Memento Mori: Bringing Death Into Conversation

Memento Mori – from Kirkwall, Orkney Islands

Memento Mori: Remember Death, That You Will Die

Last weekend I attended the International Death Symposium in Toronto, Canada. I went with a friend who is a Canadian death midwife.  We both enjoyed it. It was a rather extraordinary place to be, amidst an entire community of folks committed to dispelling the death taboo.  The presenters and attendees were Canadians mostly, some Americans and an Irishman who spoke eloquently about his father’s death and wake.

So, what is conversation anyway?

Definition of Conversation

1 obsolete : CONDUCT, BEHAVIOR

2a(1) : oral exchange of sentiments, observations, opinions, or ideas

… we had talk enough but no conversation; there was nothing discussed.

—Samuel Johnson

(2) : an instance of such exchange : TALK; a quiet conversation.

Of course, I couldn’t mention “conversation” without a reference to The Conversation Project, which is a very useful tool to help people (like many of my clients) toalk about the end of their lives and express their wishes and values around that part of life.

In this post, I’ll share a couple highlights from the symposium. One of the “rocks stars” who presented was BJ Miller, a hospice doctor from San Francisco.  You can watch a video here about the “problem of death” in our medical delivery system.  Part of his presentation at the Symposium addressed the conflict of aesthetics of caring for the dying and the widespread use of anesthesia.

Aesthetic versus Anaesthetic

My late mother, an R.N. who received her nurse’s training through the Nurse Cadet Corps, would have been thrilled to hear an M.D. make reference to the work of a nurse.  The nurse was none other than Florence Nightingale, the “mother of nursing,” who wrote about the aesthetics of caring for patients.  Miller contrasted Nightingale’s insistence on aesthetics – a set of principles concerned with the nature and appreciation of beauty – with the current widespread use of anaesthesia (or anesthesia in the US) which is the numbing or rejection of aesthetics in favor of

Insensitivity to pain, especially as artificially induced by the administration of gases or the injection of drugs

In this place of intersection between our ability to sense and perceive beauty with the selfsame capacity to sense pain, what do we make of our commonly accepted and pervasive use of drugs in this country (and so much of the west) to numb us down to “ease our suffering” regardless of where in our lives we encounter that suffering?  It could be at the end of our life, somewhere in-between for a surgical procedure, or it could become a lifestyle treatment for anxiety and depression.  Does it matter where the suffering occurs for which we seek anesthesia?

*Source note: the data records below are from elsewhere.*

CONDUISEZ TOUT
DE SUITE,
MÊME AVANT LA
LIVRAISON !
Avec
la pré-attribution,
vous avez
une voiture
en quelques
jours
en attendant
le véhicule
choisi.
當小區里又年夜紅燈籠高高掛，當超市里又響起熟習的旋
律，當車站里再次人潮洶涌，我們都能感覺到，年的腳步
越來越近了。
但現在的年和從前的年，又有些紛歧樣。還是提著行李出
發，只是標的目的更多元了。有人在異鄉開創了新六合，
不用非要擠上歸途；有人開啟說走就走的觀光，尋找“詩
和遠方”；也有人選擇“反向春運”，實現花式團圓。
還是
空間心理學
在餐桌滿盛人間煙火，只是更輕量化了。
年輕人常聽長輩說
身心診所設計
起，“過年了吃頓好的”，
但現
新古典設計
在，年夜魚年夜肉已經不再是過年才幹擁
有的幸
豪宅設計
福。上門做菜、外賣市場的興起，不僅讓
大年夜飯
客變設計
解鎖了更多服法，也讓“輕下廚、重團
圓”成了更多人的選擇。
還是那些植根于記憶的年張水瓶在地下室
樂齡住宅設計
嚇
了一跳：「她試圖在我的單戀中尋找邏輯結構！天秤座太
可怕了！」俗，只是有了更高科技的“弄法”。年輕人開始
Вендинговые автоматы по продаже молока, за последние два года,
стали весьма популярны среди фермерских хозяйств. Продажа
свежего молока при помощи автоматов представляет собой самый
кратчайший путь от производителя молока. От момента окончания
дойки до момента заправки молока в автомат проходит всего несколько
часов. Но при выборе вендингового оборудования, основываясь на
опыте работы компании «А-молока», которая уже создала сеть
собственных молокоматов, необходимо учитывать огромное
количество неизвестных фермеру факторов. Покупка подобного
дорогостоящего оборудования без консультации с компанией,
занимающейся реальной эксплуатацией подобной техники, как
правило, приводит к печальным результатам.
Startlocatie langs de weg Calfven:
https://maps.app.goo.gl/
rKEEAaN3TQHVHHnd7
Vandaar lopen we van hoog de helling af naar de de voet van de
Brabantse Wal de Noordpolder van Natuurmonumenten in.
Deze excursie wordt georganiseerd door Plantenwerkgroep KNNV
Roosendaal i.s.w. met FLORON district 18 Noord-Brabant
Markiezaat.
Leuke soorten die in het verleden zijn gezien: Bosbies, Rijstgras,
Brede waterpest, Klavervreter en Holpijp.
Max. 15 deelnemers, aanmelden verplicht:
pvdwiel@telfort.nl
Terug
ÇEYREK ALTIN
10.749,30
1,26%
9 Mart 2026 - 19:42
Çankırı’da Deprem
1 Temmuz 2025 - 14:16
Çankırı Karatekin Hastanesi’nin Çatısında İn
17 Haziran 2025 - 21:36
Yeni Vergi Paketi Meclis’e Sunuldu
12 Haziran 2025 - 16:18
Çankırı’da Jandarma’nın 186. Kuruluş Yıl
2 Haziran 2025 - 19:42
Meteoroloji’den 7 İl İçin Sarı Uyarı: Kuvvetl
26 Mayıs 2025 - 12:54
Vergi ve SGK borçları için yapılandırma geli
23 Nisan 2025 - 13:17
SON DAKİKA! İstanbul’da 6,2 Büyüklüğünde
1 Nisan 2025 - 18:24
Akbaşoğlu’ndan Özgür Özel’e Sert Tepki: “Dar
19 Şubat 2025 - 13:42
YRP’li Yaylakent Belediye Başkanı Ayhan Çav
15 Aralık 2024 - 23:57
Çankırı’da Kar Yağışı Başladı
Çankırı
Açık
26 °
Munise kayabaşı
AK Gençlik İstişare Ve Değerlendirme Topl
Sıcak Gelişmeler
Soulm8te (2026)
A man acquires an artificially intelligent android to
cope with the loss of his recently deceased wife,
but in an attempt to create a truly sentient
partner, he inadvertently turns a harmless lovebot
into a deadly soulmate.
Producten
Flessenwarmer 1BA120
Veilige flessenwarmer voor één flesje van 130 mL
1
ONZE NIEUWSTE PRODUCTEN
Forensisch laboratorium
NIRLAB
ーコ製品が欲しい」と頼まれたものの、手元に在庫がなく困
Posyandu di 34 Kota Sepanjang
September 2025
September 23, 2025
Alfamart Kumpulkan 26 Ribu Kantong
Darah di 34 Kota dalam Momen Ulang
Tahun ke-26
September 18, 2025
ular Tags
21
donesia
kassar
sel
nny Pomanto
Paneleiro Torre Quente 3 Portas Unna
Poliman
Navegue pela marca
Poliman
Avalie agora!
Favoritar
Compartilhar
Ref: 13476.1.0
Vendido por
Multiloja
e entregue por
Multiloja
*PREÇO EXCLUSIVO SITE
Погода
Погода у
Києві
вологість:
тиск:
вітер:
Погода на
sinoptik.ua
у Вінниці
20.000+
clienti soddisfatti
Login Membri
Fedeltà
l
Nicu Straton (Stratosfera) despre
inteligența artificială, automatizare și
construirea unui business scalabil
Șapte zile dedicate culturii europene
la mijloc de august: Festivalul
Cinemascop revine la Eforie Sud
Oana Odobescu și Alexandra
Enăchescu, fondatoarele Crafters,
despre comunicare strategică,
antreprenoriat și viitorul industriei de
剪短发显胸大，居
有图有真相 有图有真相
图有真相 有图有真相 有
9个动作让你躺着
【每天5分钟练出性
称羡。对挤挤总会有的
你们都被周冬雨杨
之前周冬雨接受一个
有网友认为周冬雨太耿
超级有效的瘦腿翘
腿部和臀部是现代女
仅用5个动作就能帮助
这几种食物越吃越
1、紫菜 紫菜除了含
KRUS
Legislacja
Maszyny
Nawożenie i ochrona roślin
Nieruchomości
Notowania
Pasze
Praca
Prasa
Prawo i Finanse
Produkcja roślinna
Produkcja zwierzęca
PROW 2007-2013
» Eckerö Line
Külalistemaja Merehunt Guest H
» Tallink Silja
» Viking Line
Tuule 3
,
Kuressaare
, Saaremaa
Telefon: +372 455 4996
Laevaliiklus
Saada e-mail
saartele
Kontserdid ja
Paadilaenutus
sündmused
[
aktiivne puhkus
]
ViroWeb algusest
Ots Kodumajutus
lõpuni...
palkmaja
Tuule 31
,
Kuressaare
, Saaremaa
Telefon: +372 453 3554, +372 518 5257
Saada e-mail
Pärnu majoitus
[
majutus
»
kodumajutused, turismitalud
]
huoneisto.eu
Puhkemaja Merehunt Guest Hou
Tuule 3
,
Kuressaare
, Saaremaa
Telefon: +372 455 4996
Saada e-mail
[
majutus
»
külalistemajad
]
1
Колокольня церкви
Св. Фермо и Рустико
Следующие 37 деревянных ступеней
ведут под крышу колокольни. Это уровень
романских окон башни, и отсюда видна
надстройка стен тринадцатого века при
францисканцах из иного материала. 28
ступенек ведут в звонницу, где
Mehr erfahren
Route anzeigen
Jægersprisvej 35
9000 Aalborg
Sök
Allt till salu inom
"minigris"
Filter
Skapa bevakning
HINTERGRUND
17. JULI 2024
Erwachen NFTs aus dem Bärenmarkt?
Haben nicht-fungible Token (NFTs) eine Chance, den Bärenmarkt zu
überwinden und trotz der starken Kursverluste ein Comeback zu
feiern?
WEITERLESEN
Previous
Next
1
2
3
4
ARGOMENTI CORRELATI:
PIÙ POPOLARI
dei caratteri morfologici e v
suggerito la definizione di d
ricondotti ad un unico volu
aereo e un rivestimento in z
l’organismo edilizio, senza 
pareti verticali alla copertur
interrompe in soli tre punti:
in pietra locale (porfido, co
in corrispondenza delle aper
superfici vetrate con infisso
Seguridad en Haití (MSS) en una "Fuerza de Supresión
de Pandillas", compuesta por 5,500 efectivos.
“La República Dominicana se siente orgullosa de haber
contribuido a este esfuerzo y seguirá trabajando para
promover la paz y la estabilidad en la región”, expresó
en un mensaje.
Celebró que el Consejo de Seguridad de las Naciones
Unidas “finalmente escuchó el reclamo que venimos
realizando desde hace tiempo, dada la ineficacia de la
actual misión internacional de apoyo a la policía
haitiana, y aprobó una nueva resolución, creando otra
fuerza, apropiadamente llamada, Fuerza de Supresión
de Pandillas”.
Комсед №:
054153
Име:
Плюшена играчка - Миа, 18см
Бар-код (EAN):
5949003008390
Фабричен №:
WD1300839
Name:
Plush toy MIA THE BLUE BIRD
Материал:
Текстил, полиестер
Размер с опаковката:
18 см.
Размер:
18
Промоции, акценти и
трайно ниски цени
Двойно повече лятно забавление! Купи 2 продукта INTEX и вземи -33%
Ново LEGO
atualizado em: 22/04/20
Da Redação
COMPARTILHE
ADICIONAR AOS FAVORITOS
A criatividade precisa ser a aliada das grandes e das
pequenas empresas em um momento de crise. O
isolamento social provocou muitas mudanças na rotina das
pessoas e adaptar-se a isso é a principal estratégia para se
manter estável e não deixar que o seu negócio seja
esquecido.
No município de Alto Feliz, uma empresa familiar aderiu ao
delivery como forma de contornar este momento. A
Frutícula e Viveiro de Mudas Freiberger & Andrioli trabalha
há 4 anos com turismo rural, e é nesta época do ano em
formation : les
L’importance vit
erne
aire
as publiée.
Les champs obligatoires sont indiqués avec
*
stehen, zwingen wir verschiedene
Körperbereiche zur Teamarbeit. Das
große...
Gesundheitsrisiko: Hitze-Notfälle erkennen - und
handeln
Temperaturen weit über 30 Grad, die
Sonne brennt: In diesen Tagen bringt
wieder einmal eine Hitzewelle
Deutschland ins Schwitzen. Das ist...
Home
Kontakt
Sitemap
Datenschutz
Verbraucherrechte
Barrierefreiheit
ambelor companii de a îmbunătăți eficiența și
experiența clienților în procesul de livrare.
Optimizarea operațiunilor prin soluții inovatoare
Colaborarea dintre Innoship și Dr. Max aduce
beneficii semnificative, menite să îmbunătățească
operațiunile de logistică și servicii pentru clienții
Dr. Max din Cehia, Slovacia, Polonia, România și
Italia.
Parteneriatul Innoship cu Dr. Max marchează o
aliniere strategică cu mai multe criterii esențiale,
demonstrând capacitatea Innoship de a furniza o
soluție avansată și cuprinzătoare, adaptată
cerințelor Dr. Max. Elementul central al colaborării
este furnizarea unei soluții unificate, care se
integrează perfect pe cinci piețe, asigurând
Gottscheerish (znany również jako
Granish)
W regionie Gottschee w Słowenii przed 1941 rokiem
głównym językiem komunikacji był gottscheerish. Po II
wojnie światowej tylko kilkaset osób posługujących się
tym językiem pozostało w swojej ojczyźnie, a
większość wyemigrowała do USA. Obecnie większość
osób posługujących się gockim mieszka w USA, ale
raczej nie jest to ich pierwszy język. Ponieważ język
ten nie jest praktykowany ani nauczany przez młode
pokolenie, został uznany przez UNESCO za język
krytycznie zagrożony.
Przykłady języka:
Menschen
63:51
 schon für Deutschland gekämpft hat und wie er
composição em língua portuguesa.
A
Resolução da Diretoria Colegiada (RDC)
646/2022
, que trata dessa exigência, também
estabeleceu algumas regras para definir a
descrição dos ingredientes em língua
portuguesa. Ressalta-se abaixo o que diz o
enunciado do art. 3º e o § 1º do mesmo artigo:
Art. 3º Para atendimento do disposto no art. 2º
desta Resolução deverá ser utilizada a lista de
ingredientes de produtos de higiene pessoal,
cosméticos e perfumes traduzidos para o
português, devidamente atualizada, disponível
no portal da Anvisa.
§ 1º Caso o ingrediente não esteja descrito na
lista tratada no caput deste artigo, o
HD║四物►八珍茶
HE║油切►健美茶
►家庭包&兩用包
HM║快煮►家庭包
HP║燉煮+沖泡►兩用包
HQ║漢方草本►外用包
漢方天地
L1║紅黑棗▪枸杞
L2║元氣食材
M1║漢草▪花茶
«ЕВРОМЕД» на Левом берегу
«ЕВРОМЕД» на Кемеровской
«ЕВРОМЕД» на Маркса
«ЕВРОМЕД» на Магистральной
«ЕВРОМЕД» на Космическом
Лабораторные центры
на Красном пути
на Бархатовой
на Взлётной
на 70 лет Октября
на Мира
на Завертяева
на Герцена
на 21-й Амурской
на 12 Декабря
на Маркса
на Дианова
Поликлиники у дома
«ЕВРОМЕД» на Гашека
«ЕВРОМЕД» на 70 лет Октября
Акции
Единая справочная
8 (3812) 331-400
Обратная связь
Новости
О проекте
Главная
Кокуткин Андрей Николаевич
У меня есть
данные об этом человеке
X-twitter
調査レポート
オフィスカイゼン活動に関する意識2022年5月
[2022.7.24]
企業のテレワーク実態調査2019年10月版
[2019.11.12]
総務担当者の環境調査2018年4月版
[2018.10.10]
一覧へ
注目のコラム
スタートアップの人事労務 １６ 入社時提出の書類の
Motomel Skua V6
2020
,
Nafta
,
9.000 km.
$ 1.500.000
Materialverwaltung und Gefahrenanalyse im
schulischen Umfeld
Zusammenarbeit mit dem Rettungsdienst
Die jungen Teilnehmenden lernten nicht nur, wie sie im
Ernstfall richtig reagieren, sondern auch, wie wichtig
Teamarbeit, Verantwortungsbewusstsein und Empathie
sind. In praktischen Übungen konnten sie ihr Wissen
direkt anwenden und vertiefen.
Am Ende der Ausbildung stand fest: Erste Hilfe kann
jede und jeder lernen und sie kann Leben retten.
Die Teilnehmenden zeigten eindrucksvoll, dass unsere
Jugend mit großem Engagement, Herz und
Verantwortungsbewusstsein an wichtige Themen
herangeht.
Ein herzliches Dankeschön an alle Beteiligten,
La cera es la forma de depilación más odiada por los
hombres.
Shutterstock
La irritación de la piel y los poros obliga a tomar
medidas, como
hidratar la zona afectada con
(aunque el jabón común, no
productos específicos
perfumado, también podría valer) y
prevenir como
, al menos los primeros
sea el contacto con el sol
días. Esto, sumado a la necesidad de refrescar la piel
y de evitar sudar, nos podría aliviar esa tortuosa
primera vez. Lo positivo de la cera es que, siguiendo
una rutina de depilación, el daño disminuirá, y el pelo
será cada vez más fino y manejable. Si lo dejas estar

Our Sense or Capacity to Appreciate the Beautiful is Inextricably Linked to Our Capacity to Feel Pain

Isn’t the pain of dying just the pain of living at a time of greater uncertainty?  Why do we pretend we can draw the distinction so clearly –  particularly during a time of unprecedented numbers of people dying of drug overdoses?  I’m not talking about the present opioid crisis – a recent study has shown that our current opioid overdose epidemic actually began forty years ago and has been increasing – exponentially – since then!

How and why we distinguish between the pain of living and the pain of dying . . .  well, that’s a topic for another blog post!

I’ll write more soon about the Symposium.

I’ll close with Emily Dickinson’s Because I Could Not Stop For Death

Because I could not stop for Death –

He kindly stopped for me –

The Carriage held but just Ourselves –

And Immortality.

 

We slowly drove – He knew no haste

And I had put away

My labor and my leisure too,

For His Civility –

 

We passed the School, where Children strove

At Recess – in the Ring –

We passed the Fields of Gazing Grain –

We passed the Setting Sun –

 

Or rather – He passed us –

The Dews drew quivering and chill –

For only Gossamer, my Gown –

My Tippet – only Tulle –

 

We paused before a House that seemed

A Swelling of the Ground –

The Roof was scarcely visible –

The Cornice – in the Ground –

 

Since then – ‘tis Centuries – and yet

Feels shorter than the Day

I first surmised the Horses’ Heads

Were toward Eternity –

From The Complete Poems of Emily Dickinson, Thomas Johnson, ed.